Условия задания
1. Какой длины бетонная стена, которая отгородила село Бортничи от лугов и озер, по словам текста о заливных лугах?
2. Продублируйте из текста о заливных лугах отрывок от слов «Мы обошли стену, и» до слов «нересту в плавнях.» включительно.
3. Допишите следующую часть текста о заливных лугах, начав сразу после его последнего предложения.

Заливные луга на юго-востоке Киева объявлены частными владениями – «фермеры» присваивают некогда общие земли по праву силы и безнаказанности
Мы шли по селу Бортничи, к его заливным лугам. Одна скучающая бабушка взялась провести нас до околицы, и я уже представлял, как перед нами откроется бескрайний простор – до самых правобережных холмов. Однако взгляд уперся в бетонную стену. Высокая, длиной в полтора-два километра, она наглухо отгородила село от лугов и озер. Перед стеной лежали кучи строительного мусора, а за ней, прямо на вчерашних сенокосах, расположилось несколько солидных особняков.
– Сын ко мне приезжал, так я его провела туда, за забор. Смотри, говорю, где ты вырос, где по травке бегал. Птичек послушай. Через пару лет и этого больше не будет, – только и сказала нам на прощанье бабка.
Мы обошли стену, и как будто вышли в другую комнату. Город исчез, осталось лишь поле, с его звуками, запахами и пастельными красками. Жаворонки висели над головой, будто приклеенные к облакам, а их песня лилась над распадками, где уже обильно цвела мать-и-мачеха. В залитых водой лощинах густо чернел верболоз, и над ним поднимался зелено-желтый ореол, мартовское сияние набухших, но еще не распустившихся почек. Куропатки с шумом вырывались из-под ног, будто живые пропеллеры. На небольшом озерке отдыхали от перелета две пары белых лебедей-кликунов. Старая ива почти падала, подточенная резцами бобров, а на ее ветвях беззащитно качался пуховой домик синицы-ремеза. Сонная рыба тихо плескалась в воде, готовясь к скорому нересту в плавнях.

Извлечённые данные
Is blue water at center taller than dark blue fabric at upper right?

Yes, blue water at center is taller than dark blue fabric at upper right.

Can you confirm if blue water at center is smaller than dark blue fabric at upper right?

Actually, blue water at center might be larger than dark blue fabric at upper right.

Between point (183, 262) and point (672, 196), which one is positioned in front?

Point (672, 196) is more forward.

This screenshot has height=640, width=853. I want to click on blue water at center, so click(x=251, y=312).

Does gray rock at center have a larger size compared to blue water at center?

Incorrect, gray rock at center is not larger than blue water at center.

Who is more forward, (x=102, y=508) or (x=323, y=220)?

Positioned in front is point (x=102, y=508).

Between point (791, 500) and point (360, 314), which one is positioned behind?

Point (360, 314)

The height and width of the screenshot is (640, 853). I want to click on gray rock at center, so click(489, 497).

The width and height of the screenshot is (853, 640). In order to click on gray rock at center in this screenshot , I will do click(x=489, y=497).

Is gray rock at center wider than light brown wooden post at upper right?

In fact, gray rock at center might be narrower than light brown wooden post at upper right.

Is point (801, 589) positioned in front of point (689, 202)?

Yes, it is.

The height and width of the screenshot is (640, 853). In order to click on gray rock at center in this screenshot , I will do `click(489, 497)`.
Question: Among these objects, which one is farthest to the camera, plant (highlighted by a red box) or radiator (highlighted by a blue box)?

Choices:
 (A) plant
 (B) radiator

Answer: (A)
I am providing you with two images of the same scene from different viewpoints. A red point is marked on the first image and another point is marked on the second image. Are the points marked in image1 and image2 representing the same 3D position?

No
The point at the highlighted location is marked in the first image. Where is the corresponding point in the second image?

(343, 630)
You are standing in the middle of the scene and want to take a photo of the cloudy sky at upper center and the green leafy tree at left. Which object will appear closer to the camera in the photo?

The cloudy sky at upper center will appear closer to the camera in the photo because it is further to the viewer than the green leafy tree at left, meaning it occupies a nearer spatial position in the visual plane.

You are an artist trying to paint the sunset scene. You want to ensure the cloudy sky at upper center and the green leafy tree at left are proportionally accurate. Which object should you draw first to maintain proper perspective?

Ответы к заданиям
1. Полтора-два километра.

2.
Мы обошли стену, и как будто вышли в другую комнату. Город исчез, осталось лишь поле, с его звуками, запахами и пастельными красками. Жаворонки висели над головой, будто приклеенные к облакам, а их песня лилась над распадками, где уже обильно цвела мать-и-мачеха. В залитых водой лощинах густо чернел верболоз, и над ним поднимался зелено-желтый ореол, мартовское сияние набухших, но еще не распустившихся почек. Куропатки с шумом вырывались из-под ног, будто живые пропеллеры. На небольшом озерке отдыхали от перелета две пары белых лебедей-кликунов. Старая ива почти падала, подточенная резцами бобров, а на ее ветвях беззащитно качался пуховой домик синицы-ремеза. Сонная рыба тихо плескалась в воде, готовясь к скорому нересту в плавнях.

3.
Земля дышала, готовясь произвести из себя новую жизнь, а из нее то тут, то там торчали таблички с броской надписью: "Внимание! Земли фермерского хозяйства. Частная собственность. Проход, проезд, рыболовство запрещены. Охраняется собаками!". При одном взгляде на них в глаза бросались проплешины намытого песка, бетонные плиты и трубы, набросанные в самом сердце пойменных лугов.
Мы шли дальше, радуясь бесплатному воздуху и никому не принадлежащим солнечным лучам. Впереди маячила необычная пирамида, поразительно напоминавшая культовые сооружения индейцев майя. Во время обычных тут паводков колхозники сносили на верх этого обложенного плитами кургана, свой инвентарь, а, кроме того, отмечали на его склоне уровень поднявшихся вод.
За пирамидой нам повстречался охранник – похожий на бывшего пастуха, в охотничьей куртке и спортивных штанах, на фоне которых странно смотрелась милицейская резиновая дубинка. Он сходу разразился серией непечатных выражений, очевидно, входящих в его ежедневный рабочий лексикон.
– Странно, а там было написано: "охраняется собаками", – только и успел я ответить этому человеку. Он не только отказался показать журналистам свои документы, но даже заверил нас, что закон о купле-продаже сельхозугодий был проголосован Верховной Радой еще несколько лет назад.
Вероятно, они рассказывают такие же байки местным селянам. Эти люди нежданно лишились луга, за счет которого жили многие поколения их предков, и проявляют по этому поводу вполне обоснованное недовольство. В местном сельпо рассказали, что здешние поля, объявленные собственностью нескольких бизнесменов и депутатов, действительно охраняли сторожевые собаки.
– На детей нападали, на велосипедистов, на бабок, когда они траву рвать ходили. А как наши хлопцы осенью поохотились, так собак и не стало, – лукаво сообщил нам один подросток. Словно в подтверждение этих слов, по пути встретилось сразу несколько изрешеченных выстрелами табличек.
Перейдя границы очередного "частного владения", мы увидели совсем уже лаконичные надписи: "Вход, въезд воспрещен! Территория охраняется!". Все они смотрели в разные стороны – так что я почувствовал себя обложенным каким-то невидимым кордоном.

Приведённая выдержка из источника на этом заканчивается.